** Görevler **
1. Yaşlılık algısı üzerine olan metindeki şu cümleyi İngilizceye çevirin: "Elinde bastonuyla, iki büklüm vaziyette, sokakta zorla yürüyen yaşlılar, kafamızdaki görüntüdür."
2. Yaşlılık algısını anlatan metni son cümlesinden sonra sürdürün.

** Metin **
Yaşlılık algısı


Elinde bastonuyla, iki büklüm vaziyette, sokakta zorla yürüyen yaşlılar, kafamızdaki görüntüdür. Fakat bu görüntünün kafamıza yerleşmesinin nedeni gerçekten yaşlıların içinde bol miktarda bu görüntüye uyanların bulunmasıdır.
Yaşlılık ve bunama arasındaki ilişkilerin yaşlılıktan kaynaklandığına eminiz. Çünkü bunama hastası yaşlılarımızın sayısı günden güne çoğalıyor.
Herkesin dilinde Alzheimer hastalığı, ama Alzheimer hastası için hiçbir şey yapılmıyor. Çünkü bunu yaşlılığın kaderi kabul ediyoruz. ‘Allah öyle istiyor’ deyip geçenler her gün çoğalıyor. İnsanın bozduğu her şeyi Allah’a havale etmek, Allah’a da en büyük saygısızlık değil midir?

** Veri içeriği **

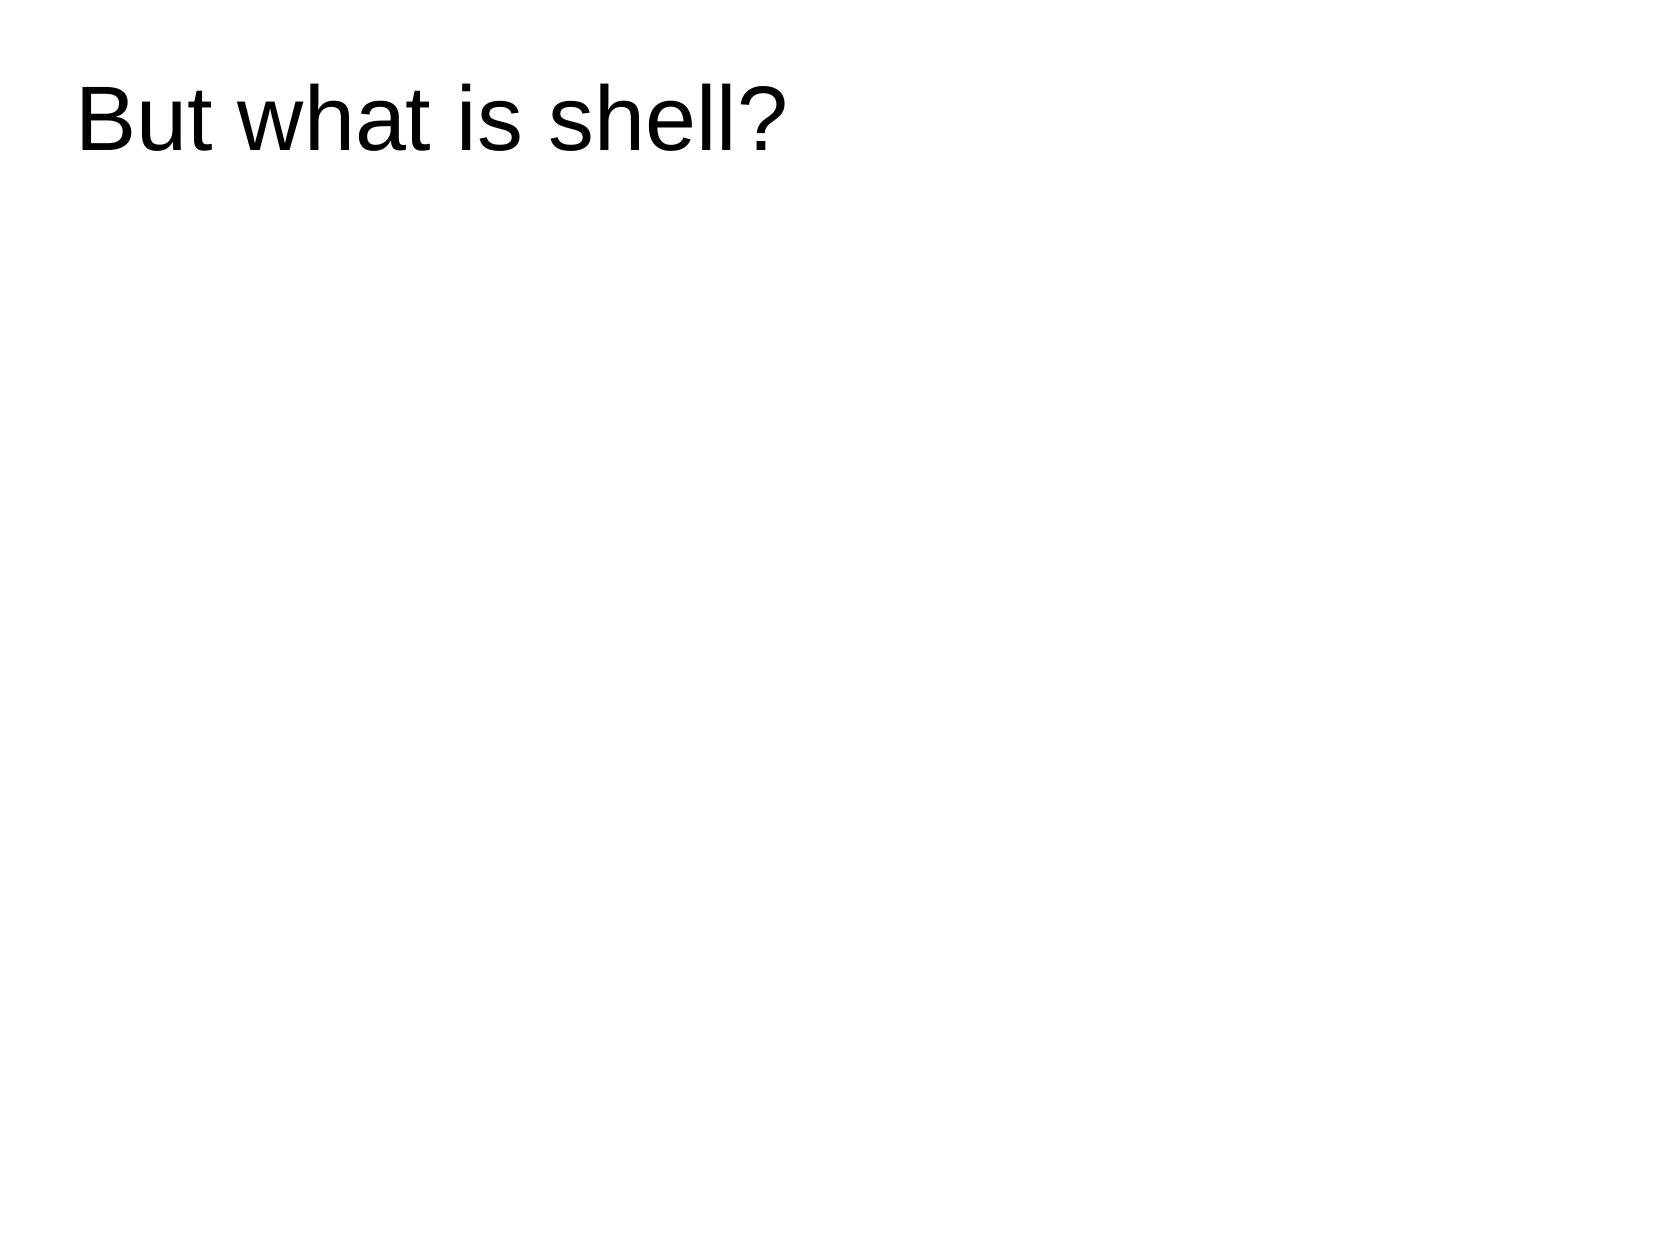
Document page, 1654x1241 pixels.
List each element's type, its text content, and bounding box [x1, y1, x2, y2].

** Nihai yanıtlar **
1. Elderly people walking with difficulty down the street, bent double with canes in their hands, are the image in our minds.

2.
Bakıyorsunuz yaşlıların çoğu ağır kronik hasta. Yaşlanınca sanki kronik hastalığa yakalanmak bizde kaide olmuş. Eğer kronik hasta değilse yaşlıya tuhaf gözle bakılıyor. ‘Nasıl olur? Sen ağır kronik hasta olmalıydın’ dercesine adeta yaşlıya sitem eden bir toplumda yaşıyoruz. Yaşlılığın konumu buna göre oluyor.
Tabii ki yaşlandıkça bedenimiz yıpranıyor, eskisi gibi çalışmıyor, gücünden kayıplar veriyor. Fakat yaşlılık bugün 30-40 yıl sürebilir. Yaşı 80, 90, hatta 90’nın üzerinde olan kişiler çoğalıyor.
Yaşlılık döneminin büyük kısmını hasta, bakıma muhtaç, yatalak olarak geçiren yaşlılara daha ne kadar karşıdan bakacağız?
Dünyanın her yerinde yaşlılar çoğalıyor, ama her yerde yaşlılık ülkemizdeki kadar acı, sancı, hüzün dolu bir yaşam dönemi olarak geçmiyor.
Bir taraftan G20 ülkesi olmakla övünüyoruz, diğer taraftan yaşlılarımıza Bangladeş usulü yaşamı layık görüyoruz.
Eğer endüstri ülkesiysek, Küba’ya bir yerine iki cami inşa edecek kadar paramız varsa, ilk önce yatırımı camiye değil, insanımıza yapmamız gerekmez mi?
Komşun aç yatarken, senin karnın toksa, bunu günah sayan dinimizin sesine kulak kabartmamız uygun değil mi?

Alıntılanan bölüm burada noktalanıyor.